Greece expects to make a clean break with official lenders when its international bailout expires in August and has no reason to seek a precautionary credit line,  Finance Minister Euclid Tsakalotos told Reuters.

Instead, Athens is building up its own protective buffer that, along with unused European bailout funds, will cover Greece «for well over a year», if needed.

In coming months, he said, the country would be preparing its own post-bailout plan with an emphasis on reforms, social policies and growth.

He also said discussions would soon commence with euro zone lenders on debt relief along the lines of a French proposal to link the level of debt restructuring to economic performance.

A precautionary credit line would come with yet more conditions attached, so Athens is proposing its own plan. It is also creating a safety net of up to 19 billion euros drawn from leftover, unused bailout funds and from bond issues.

«We are thinking, by Easter, of preparing our own plan .. to show both the institutions but also the markets that it is our programme, it has ownership… it hasn’t been imposed, it’s not a matter of compromise,» he said.

‘No precautionary credit line needed’

«To those people who think we need something more, like a precautionary credit line or whatever, they are just pushing the key question back and I don’t see any reason for that,» Tsakalotos said.
Athens hopes to start talks on medium-term debt relief measures soon.

«What we will be going over the next month or so is working out the nitty-gritty of it, the mechanism, how it will kick in, when it will kick in,» Tsakalotos said adding that a kind of subcommittee of the Euro working group would handle this.

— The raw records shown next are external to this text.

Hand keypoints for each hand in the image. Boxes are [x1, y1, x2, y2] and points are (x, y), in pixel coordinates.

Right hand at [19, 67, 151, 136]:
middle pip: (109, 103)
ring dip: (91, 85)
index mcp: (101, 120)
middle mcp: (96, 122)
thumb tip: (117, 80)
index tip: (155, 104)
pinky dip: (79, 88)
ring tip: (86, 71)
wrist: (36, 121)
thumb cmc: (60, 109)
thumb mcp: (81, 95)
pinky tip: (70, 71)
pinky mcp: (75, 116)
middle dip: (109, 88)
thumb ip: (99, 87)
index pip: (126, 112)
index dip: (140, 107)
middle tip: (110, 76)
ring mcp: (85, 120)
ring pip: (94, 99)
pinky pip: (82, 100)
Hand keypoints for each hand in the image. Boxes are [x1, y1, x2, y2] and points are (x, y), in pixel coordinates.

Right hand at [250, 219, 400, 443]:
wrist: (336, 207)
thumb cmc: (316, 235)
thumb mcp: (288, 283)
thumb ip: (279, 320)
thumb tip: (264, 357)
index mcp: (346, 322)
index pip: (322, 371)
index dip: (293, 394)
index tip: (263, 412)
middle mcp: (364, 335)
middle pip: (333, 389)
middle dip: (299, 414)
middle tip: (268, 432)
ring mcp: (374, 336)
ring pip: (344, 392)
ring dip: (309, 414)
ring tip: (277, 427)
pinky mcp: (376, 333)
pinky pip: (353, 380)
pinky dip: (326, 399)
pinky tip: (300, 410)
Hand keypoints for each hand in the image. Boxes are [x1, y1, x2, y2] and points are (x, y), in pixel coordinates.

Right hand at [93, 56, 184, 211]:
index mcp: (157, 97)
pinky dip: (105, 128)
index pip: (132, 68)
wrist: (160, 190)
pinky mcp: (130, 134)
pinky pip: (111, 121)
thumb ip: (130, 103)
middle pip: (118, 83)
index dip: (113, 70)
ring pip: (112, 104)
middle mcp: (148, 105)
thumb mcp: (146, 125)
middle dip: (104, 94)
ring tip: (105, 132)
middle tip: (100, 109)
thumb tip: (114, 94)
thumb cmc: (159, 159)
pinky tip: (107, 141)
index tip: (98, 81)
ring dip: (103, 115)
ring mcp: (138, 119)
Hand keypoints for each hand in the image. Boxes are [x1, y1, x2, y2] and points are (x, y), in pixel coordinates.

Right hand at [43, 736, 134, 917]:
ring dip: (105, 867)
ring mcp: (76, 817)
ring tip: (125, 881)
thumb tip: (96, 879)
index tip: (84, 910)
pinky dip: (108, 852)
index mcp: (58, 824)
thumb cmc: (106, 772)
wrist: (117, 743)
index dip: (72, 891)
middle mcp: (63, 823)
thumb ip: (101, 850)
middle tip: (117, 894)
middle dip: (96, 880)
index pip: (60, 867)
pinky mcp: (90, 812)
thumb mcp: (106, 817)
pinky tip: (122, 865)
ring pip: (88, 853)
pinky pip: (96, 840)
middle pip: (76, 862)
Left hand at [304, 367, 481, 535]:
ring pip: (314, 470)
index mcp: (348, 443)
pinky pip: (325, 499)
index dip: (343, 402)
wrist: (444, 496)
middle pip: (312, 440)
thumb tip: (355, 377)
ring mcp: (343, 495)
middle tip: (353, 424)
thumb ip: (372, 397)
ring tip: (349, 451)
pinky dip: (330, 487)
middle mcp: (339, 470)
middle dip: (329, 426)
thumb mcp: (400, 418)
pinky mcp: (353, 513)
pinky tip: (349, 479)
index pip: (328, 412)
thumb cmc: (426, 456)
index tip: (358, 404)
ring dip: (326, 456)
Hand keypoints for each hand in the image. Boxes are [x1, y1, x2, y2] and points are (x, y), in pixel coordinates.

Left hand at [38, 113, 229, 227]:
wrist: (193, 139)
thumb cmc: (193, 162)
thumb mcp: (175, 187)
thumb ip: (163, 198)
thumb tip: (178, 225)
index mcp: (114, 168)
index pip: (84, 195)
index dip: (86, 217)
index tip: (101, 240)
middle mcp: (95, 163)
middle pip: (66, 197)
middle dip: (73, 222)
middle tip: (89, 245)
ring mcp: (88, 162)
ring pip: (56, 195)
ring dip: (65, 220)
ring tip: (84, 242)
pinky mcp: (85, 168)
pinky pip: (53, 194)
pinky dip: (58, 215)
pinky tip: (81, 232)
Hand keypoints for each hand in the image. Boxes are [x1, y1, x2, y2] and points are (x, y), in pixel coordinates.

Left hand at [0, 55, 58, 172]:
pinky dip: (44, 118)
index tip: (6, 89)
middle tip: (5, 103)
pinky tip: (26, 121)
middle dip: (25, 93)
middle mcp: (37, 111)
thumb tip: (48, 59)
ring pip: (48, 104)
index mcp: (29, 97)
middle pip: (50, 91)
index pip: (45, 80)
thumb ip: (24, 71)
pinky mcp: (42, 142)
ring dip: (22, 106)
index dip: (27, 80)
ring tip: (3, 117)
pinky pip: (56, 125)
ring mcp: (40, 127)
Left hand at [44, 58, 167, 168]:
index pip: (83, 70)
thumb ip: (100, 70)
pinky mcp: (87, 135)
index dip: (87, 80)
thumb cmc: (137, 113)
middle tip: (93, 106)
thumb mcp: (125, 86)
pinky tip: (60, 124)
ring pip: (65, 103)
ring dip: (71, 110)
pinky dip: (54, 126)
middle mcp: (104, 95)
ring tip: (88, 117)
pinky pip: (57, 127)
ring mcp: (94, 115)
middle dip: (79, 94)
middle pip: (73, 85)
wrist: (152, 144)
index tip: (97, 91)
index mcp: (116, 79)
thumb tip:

Details on the cash buffer, the growth mechanism along with the implementation of the measures agreed in June would give investors clarity over Greece’s trajectory, he said.

«The only outstanding issue is the composition of that buffer, how much will come from Greece’s own funds, and how much will come from the ESM and I’m looking forward to that debate.»

Bank stress tests key

Greek banks are saddled with about 100 billion euros in bad loans (NPLs), after a seven-year depression that cut economic output by a quarter and pushed more than a fifth of the population into unemployment.

The results of stress tests on the banks by euro zone supervisors are expected in May.
«We shall see what the results of the stress tests are,» said Tsakalotos. «I think that a lot of people would want to give banks a chance to see all these bits of the puzzle that we put in to work through, and to address the NPL problem.»